Rule you never knew existed, Part II

The Indianapolis Colts got tripped up Sunday by a relatively obscure rule known as "first touching" that ultimately gave the San Diego Chargers one untimed down at the end of the game.

Holding a 26-22 lead with seven seconds remaining, the Colts decided to run out the clock by punting on fourth down. The Chargers put all 11 players on the line of scrimmage in a block attempt, so when punter Pat McAfee got the ball off, there was no returner to pick up the ball.

The Colts' Jack Doyle downed the kick, violating a rule that prohibits a player from the kicking team from touching a kick beyond the line of scrimmage before someone from the receiving team does, with no time remaining on the clock. You rarely see it mentioned, even though it happens often, because the receiving team has the choice of taking the ball at the spot of the touch or where the ball is dead. Usually that is the same spot or very close to it.

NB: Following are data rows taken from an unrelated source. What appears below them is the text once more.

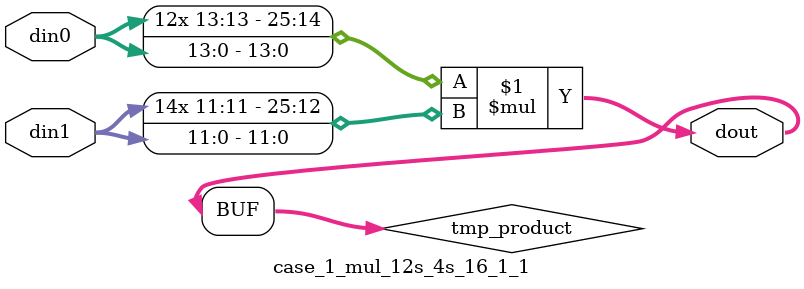
<source format=v>

`timescale 1 ns / 1 ps

 (* use_dsp = "no" *)  module case_1_mul_12s_4s_16_1_1(din0, din1, dout);
parameter ID = 1;
parameter NUM_STAGE = 0;
parameter din0_WIDTH = 14;
parameter din1_WIDTH = 12;
parameter dout_WIDTH = 26;

input [din0_WIDTH - 1 : 0] din0; 
input [din1_WIDTH - 1 : 0] din1; 
output [dout_WIDTH - 1 : 0] dout;

wire signed [dout_WIDTH - 1 : 0] tmp_product;



























assign tmp_product = $signed(din0) * $signed(din1);








assign dout = tmp_product;





















endmodule

</source>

In cases of clock expiration, however, the rulebook requires officials to extend the period for one play to compensate for the violation. The Chargers got the ball at their 18-yard line, but their attempt to score through a series of laterals failed.

The Colts could have avoided the untimed play by simply waiting until the ball stopped moving, probably with a circle of cover men surrounding it to prevent a Chargers player from grabbing it, until officials whistled the play dead.

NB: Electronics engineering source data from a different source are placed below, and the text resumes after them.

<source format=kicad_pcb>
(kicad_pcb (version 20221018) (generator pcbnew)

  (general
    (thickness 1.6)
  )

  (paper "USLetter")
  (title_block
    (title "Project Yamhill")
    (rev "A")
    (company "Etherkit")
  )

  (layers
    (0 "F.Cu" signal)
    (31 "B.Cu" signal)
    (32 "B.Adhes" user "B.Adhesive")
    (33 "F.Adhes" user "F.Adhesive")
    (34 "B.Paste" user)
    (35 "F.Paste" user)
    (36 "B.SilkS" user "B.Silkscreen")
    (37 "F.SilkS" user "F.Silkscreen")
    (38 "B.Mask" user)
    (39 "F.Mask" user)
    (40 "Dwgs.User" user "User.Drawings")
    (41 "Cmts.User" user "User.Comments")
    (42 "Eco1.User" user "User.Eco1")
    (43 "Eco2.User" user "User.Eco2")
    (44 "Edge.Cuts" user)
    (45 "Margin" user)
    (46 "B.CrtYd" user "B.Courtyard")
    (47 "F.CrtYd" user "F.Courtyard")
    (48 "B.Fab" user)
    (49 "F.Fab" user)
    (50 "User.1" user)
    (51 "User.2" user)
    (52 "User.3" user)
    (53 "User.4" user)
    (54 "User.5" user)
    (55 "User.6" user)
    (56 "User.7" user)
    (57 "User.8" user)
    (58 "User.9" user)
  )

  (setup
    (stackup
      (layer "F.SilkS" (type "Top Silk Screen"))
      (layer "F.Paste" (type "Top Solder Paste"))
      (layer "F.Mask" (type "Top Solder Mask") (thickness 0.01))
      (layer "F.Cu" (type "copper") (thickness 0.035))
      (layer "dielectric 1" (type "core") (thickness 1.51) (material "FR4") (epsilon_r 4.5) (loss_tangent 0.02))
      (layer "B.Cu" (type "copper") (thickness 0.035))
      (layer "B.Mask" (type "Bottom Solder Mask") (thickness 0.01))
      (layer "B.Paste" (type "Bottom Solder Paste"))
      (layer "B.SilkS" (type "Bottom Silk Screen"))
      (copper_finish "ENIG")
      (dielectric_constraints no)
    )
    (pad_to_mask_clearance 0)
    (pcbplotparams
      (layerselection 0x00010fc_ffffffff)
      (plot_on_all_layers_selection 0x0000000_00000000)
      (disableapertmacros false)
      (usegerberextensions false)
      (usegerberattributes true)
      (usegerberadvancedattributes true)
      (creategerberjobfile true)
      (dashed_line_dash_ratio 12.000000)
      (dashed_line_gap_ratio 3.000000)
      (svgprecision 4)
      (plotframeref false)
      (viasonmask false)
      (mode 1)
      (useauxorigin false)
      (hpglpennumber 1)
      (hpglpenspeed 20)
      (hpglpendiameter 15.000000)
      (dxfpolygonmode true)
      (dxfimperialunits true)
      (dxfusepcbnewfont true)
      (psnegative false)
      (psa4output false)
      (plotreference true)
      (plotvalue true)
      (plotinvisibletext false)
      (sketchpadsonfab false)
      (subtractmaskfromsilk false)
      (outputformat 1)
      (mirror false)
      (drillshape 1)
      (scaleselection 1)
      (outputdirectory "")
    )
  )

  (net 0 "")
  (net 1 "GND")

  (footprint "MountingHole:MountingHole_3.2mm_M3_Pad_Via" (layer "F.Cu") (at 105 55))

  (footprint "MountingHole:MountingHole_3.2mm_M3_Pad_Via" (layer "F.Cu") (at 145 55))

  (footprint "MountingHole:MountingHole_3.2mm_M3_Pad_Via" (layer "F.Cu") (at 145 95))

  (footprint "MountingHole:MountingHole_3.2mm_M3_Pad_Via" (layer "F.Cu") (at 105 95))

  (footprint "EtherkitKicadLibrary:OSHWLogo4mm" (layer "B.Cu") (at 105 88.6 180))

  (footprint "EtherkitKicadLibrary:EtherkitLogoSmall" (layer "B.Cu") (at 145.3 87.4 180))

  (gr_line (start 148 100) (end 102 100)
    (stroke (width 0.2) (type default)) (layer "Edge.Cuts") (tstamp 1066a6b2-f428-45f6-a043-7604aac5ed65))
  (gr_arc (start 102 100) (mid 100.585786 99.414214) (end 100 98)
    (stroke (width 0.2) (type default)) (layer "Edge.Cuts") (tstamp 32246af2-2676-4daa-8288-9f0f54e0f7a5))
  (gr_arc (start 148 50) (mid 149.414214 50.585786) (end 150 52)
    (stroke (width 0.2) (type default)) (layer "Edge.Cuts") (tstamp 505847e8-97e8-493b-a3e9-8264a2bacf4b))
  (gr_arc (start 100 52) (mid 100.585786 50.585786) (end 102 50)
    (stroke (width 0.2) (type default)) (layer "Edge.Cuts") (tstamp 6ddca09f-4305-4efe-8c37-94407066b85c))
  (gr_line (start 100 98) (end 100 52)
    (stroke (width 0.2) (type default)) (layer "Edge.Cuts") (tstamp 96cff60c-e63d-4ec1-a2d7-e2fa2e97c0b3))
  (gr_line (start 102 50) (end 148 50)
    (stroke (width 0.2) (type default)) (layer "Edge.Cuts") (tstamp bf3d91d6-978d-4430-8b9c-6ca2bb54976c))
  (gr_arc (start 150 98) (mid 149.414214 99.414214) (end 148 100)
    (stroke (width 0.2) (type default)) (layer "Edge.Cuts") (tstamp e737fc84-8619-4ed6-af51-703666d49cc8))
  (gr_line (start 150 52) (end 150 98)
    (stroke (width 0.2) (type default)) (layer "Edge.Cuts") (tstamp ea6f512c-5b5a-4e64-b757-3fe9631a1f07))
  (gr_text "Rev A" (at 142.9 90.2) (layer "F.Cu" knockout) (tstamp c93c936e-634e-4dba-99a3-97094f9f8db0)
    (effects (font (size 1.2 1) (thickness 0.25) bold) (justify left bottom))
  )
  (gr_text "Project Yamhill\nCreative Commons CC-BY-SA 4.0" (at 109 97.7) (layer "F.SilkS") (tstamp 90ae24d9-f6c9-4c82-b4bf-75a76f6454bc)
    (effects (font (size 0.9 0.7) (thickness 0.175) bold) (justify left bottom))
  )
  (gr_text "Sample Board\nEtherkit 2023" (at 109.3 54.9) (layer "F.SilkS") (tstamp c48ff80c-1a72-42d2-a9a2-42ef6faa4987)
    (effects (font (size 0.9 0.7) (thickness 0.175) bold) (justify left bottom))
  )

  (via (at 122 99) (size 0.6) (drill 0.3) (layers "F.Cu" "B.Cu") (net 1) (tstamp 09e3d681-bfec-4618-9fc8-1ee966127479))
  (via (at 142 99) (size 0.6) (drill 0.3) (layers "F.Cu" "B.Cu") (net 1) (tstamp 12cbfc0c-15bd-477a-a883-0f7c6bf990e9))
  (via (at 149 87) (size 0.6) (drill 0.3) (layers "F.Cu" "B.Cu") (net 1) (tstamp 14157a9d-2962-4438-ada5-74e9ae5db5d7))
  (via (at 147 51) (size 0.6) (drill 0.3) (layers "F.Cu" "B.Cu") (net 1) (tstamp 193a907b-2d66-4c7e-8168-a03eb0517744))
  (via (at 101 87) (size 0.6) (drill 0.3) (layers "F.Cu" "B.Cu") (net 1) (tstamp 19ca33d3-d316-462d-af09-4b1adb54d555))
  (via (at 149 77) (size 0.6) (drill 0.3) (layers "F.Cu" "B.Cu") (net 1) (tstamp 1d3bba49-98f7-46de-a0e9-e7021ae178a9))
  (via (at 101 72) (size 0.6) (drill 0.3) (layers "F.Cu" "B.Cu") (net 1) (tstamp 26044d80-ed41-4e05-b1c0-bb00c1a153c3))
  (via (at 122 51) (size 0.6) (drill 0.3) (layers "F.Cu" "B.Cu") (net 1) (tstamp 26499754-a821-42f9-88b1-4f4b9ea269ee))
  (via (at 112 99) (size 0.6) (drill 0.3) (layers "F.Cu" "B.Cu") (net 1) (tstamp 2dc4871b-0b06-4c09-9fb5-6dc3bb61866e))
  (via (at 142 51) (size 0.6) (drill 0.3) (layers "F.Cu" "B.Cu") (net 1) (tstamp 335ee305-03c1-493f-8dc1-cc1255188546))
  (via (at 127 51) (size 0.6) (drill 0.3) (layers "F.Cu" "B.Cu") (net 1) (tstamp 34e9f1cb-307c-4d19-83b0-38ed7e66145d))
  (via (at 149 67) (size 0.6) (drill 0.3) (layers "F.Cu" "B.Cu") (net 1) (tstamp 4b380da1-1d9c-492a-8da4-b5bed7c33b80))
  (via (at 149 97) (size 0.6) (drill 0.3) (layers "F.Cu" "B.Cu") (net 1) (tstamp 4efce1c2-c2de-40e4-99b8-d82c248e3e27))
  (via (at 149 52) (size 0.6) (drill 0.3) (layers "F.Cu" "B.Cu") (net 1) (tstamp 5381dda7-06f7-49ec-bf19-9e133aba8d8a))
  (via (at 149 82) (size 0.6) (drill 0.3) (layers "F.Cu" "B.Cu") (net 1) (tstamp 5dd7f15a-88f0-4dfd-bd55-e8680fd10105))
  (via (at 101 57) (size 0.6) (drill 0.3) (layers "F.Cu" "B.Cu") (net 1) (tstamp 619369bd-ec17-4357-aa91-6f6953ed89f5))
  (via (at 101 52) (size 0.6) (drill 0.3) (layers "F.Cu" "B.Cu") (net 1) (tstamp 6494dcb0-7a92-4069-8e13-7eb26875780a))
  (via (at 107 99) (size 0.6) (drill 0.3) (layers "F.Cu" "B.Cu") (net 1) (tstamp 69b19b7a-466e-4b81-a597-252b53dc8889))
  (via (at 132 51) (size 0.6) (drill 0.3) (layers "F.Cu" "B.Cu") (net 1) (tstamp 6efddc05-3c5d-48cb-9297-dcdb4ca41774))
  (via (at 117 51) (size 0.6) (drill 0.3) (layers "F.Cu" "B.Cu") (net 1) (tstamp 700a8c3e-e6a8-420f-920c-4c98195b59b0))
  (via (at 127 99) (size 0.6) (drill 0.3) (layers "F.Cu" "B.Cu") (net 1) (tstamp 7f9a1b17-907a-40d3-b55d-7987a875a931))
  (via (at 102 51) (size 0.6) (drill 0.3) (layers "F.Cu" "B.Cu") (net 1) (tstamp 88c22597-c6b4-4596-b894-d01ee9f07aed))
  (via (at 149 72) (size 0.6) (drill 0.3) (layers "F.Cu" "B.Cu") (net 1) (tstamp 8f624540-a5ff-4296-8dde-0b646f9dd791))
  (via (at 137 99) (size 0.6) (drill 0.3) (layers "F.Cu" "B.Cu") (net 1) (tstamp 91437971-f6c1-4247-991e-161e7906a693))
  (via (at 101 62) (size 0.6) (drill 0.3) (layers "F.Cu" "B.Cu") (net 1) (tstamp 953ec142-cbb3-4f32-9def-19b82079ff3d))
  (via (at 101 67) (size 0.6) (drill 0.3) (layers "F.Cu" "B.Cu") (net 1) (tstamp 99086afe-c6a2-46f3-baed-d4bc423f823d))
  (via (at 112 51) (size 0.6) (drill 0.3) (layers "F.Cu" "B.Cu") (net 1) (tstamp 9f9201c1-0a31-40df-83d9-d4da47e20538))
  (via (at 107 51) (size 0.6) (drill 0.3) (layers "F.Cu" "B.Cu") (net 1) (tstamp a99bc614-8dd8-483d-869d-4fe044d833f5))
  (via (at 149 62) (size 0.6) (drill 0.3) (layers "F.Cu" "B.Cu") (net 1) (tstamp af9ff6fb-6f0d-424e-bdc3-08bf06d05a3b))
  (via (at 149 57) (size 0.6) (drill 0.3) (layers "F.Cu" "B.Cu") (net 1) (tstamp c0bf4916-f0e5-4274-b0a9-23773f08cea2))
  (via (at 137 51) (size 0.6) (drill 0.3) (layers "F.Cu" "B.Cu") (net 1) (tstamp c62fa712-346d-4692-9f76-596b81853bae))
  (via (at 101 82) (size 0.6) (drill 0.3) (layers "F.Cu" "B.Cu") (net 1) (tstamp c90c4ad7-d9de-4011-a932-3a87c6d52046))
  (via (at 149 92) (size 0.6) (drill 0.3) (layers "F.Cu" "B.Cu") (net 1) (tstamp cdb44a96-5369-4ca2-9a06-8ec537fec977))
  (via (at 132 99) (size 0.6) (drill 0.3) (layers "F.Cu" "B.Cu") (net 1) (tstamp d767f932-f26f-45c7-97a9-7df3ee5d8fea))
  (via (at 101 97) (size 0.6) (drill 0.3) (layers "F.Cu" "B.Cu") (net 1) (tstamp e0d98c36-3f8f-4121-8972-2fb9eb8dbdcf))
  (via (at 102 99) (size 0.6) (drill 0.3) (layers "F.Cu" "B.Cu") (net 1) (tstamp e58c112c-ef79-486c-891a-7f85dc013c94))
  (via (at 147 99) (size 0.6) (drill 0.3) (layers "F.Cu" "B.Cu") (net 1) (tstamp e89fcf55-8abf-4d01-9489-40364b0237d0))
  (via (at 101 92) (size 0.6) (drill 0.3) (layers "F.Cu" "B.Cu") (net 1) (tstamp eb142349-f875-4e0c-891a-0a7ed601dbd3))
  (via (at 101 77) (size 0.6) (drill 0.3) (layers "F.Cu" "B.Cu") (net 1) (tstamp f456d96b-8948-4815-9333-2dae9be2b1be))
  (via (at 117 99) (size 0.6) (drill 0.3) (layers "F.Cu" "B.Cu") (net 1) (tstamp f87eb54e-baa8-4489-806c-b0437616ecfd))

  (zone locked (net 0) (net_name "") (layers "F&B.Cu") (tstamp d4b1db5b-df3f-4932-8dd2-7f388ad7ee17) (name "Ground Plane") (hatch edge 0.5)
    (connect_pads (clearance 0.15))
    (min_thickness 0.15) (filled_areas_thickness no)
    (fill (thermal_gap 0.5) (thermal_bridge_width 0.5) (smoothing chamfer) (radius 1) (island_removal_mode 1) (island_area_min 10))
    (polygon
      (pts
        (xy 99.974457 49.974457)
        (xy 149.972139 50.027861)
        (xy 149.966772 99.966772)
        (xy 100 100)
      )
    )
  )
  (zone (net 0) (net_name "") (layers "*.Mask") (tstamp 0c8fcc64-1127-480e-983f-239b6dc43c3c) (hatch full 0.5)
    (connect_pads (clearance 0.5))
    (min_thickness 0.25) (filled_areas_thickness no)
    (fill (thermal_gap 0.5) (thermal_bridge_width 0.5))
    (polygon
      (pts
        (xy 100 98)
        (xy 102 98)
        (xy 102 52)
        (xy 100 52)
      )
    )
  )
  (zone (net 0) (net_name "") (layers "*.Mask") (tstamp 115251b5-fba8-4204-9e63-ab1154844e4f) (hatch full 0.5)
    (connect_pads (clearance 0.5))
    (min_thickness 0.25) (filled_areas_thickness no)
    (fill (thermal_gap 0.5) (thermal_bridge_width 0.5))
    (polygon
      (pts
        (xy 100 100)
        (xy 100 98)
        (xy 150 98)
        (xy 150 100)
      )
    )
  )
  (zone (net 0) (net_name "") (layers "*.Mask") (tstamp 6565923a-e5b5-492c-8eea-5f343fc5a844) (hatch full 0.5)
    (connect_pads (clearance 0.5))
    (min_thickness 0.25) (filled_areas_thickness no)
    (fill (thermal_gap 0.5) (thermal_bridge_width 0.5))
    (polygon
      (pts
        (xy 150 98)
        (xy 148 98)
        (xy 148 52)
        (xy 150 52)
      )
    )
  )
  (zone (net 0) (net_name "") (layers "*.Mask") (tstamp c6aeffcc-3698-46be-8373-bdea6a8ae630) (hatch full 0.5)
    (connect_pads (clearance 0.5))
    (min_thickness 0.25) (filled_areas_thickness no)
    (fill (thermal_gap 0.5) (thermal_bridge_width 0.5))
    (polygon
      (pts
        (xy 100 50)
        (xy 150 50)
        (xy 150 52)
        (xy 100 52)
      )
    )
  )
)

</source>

It was one of two opportunities the Colts missed to minimize the Chargers' chances at a meaningful final possession. The other, as Brian Burke noted, was for receiver T.Y. Hilton to take a knee at the 1-yard line rather than scoring the game-winning touchdown with one minute, 17 seconds remaining. Although it is understandable that Hilton followed his instincts, taking a knee -- as former Jacksonville Jaguars running back Maurice Jones-Drew did in a 2009 game -- would have allowed the Colts to drain the clock to about the 12-second mark before bringing in place-kicker Adam Vinatieri for a near-automatic game-winning field goal attempt.

Taking a knee and draining the clock would have given the Colts a win probability of about 99 percent via a field goal. Scoring at the 1:17 mark and returning the ball to the Chargers with two timeouts remaining limited the Colts' win probability to about 91.3 percent. It worked out but not without a few tense moments that ostensibly could have been alleviated.

Woe is Koetter

The Tampa Bay Buccaneers ran out of time Sunday night in a one-score game against the Los Angeles Rams with a timeout still in their pocket -- a sure sign of inefficient clock management.

Of course, if you were watching the Buccaneers' 37-32 loss, "inefficient" is putting it kindly. They advanced the ball to the Rams' 27-yard line with 1:11 remaining and two timeouts left. Conservatively, they cost themselves two additional plays to score a game-winning touchdown.

Coach Dirk Koetter, in his first season at the helm of an NFL team, let the clock run after running back Charles Sims was tackled in the middle of the field at the 1:11 mark. That cost the Buccaneers 16 seconds before the next snap.

Then, with 49 seconds remaining, Sims made a defensible choice to turn upfield rather than run out of bounds after catching a swing pass. He gained a total of 12 yards to the Rams' 15-yard line, at which point Koetter should have called a timeout.

He did not.

"I probably should've," he told reporters afterward.

As a result, the Buccaneers didn't get the next play off until 26 seconds remained. That's 42 seconds lost in that sequence, a big deal considering the game ended on a second-down play. Quarterback Jameis Winston was tackled after a 10-yard run and time expired before the Buccaneers could use a timeout.

Mistakes happen in every game, but Koetter's lapses were less excusable given he had a rare 75-minute weather delay to plan and think clearly for that final possession. Had he used his timeouts effectively, the Buccaneers would have had a third and possibly fourth down to score after the Winston run. Instead they walked off the field without getting the opportunity. When you think about all the measures that NFL teams take year-round to maximize their chances of winning games, it's amazing how often they lose them by preventable mental lapses.